5) implement new commands for setup.py: build_mo and install_mo
6) new module bzrlib.i18n should implement all required steps to import gettext and provide translation function gettext() for bzr. For testing it's necessary to have knob to enable/disable translations in runtime.
Most of blackbox and UI tests expect to get English (non-translated) messages. Probably some UI code require special testing in non-English locale. It's hard to say right now exactly, so initially assume we need to run test suite always in C locale.
_ has a special meaning in Python, using _() as a function might not be save in the debugger.
Where is setup.py's commands like build_mo implemented? qbzr and TortoiseBZR uses extras directory for librarys used by setup.py.
Should bzr use ugettext (unicode) and not gettext (utf-8)?

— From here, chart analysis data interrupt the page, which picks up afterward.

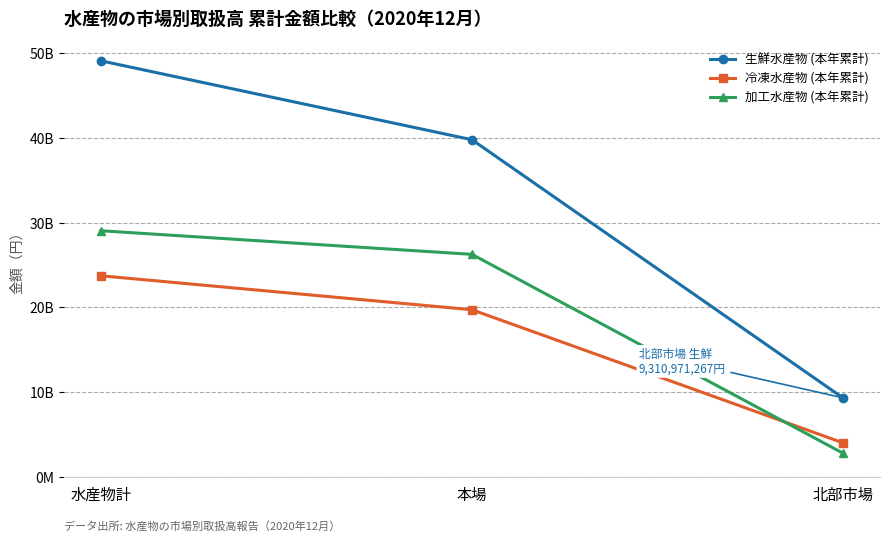

What are all the series names shown in the legend?

生鮮水産物 (本年累計), 冷凍水産物 (本年累計), 加工水産物 (本年累計)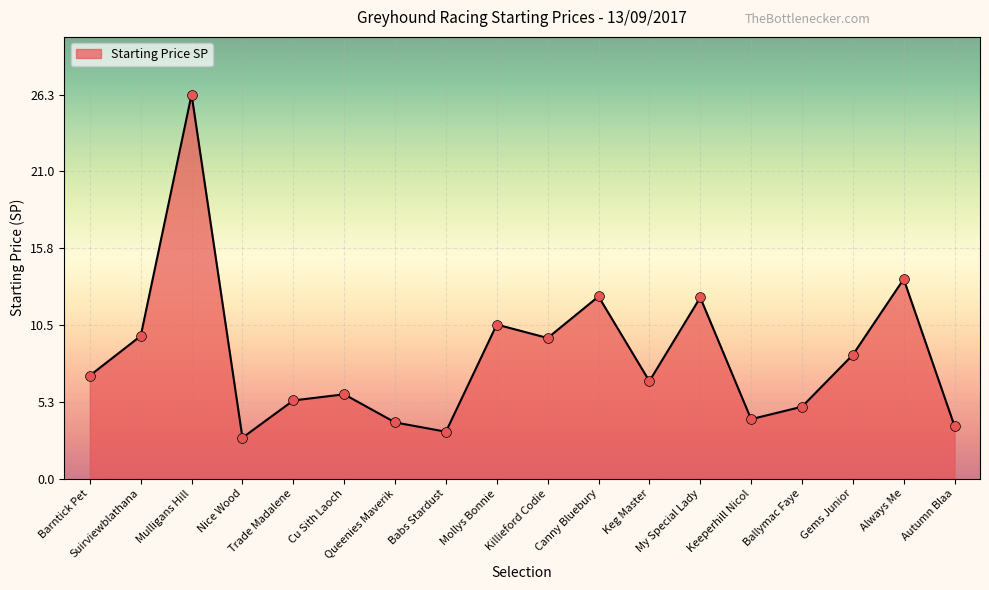

Which has a higher value, Trade Madalene or Ballymac Faye?

Trade Madalene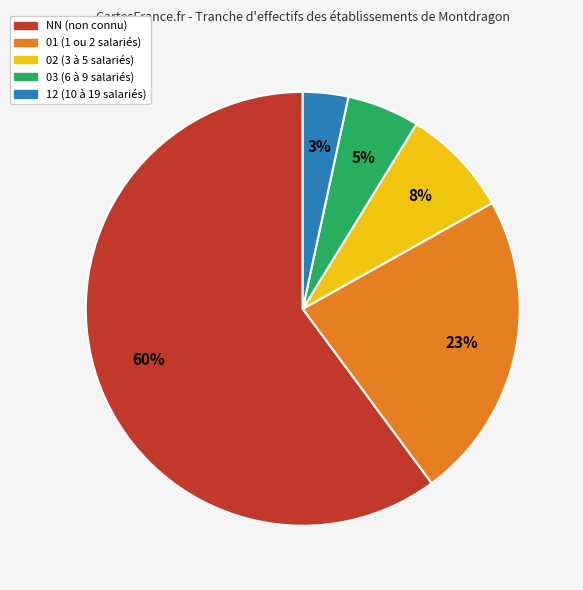

Which category has the smallest portion of the pie?

12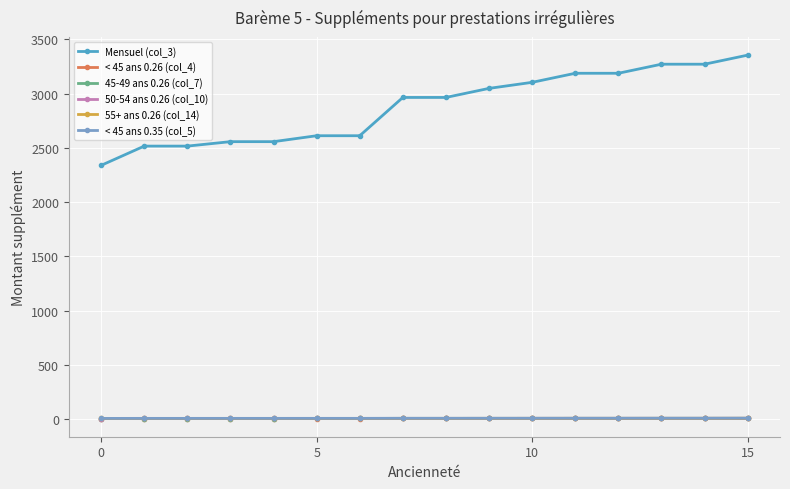

What is the value of the Mensuel (col_3) point at the 9th from the left?

2965.3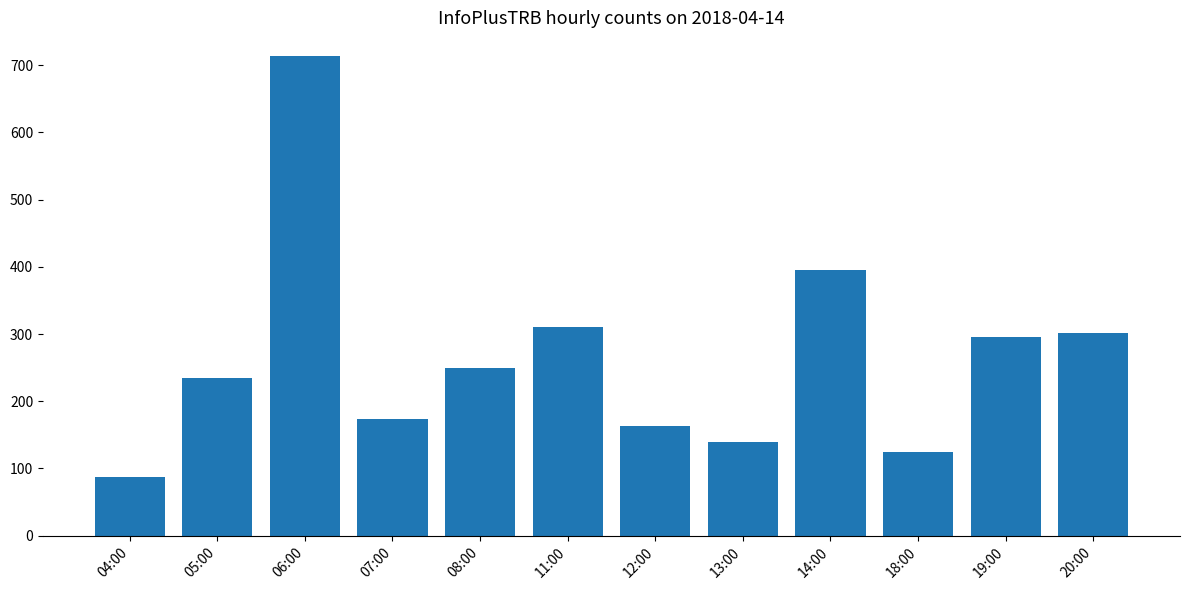

Rank the categories by value from lowest to highest.

04:00, 18:00, 13:00, 12:00, 07:00, 05:00, 08:00, 19:00, 20:00, 11:00, 14:00, 06:00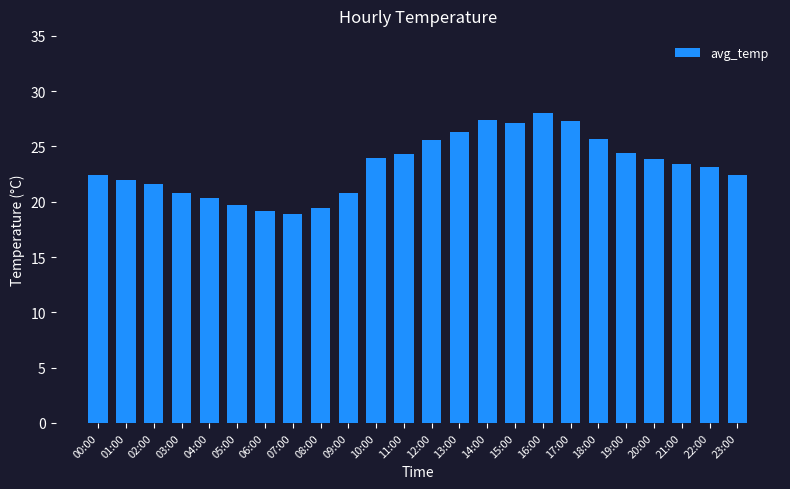

At which category does the chart reach its minimum across all series?

07:00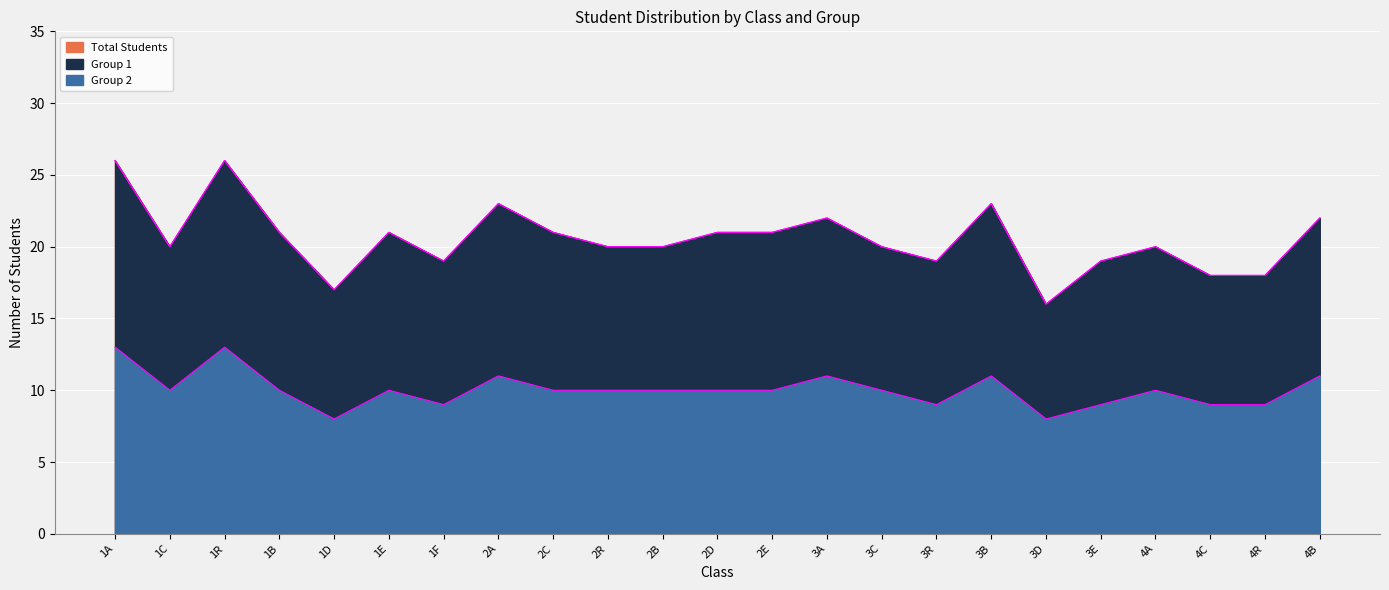

True or false: Group 2 has more than 0 interior local peaks.

True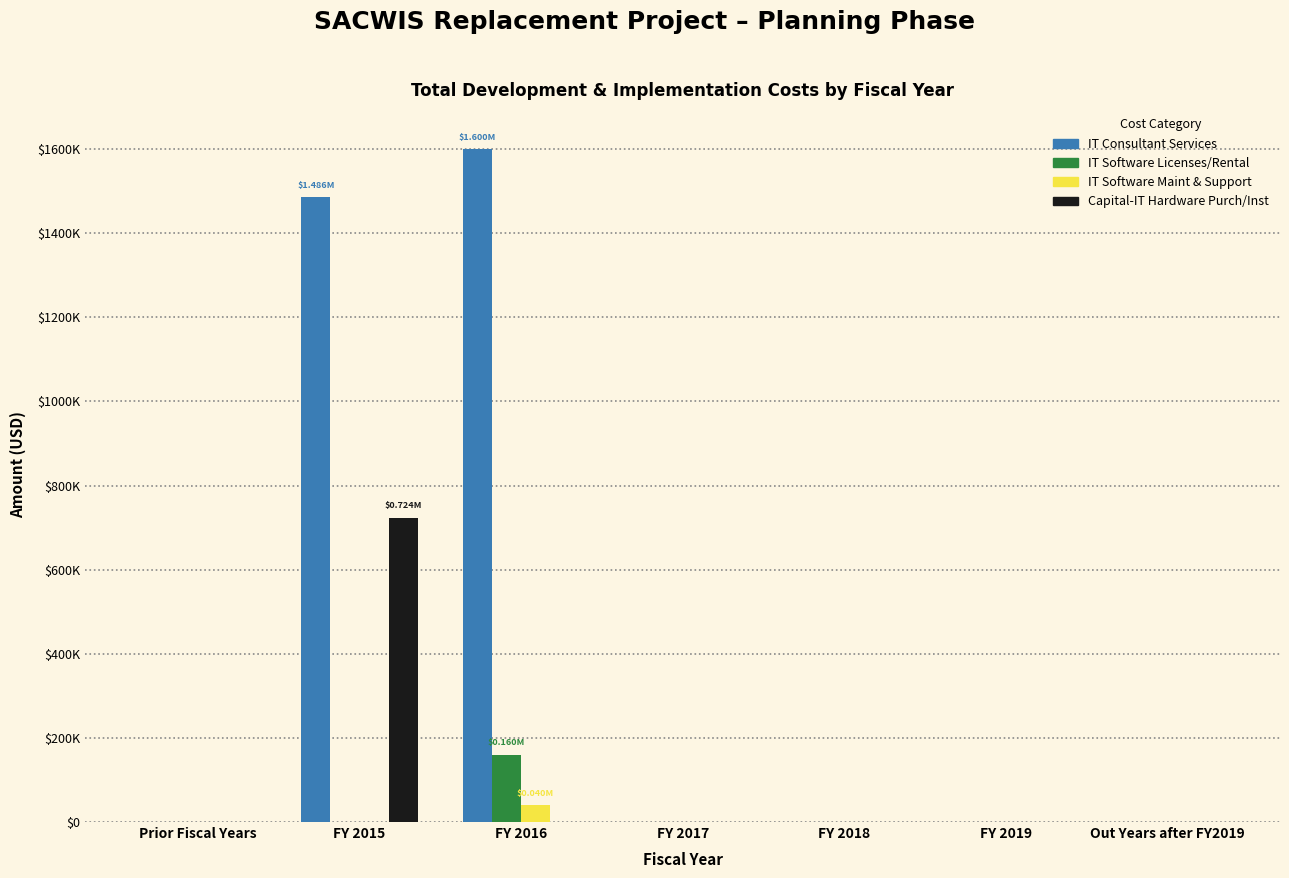

Which has a higher value, FY 2016 or Out Years after FY2019?

FY 2016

Which error message should be translated? How about .bzr.log? I think internal error doesn't have to be translated. Custom message extractor should extract from classes bzr.errors that inherits BzrError and it's internal_error is False and _fmt is specified.
What about help_topics? It have en/ and es/ directory already. Pros for moving gettext system is per paragraph traceability of translations. (updated and added paragraph can be showed as English)
How help text of commands from plugins should be handled? Idea: Add i18n() method to command class. Plugins should override when providing translated text.
Should bzrlib.i18n module be lazy imported? => Proifle!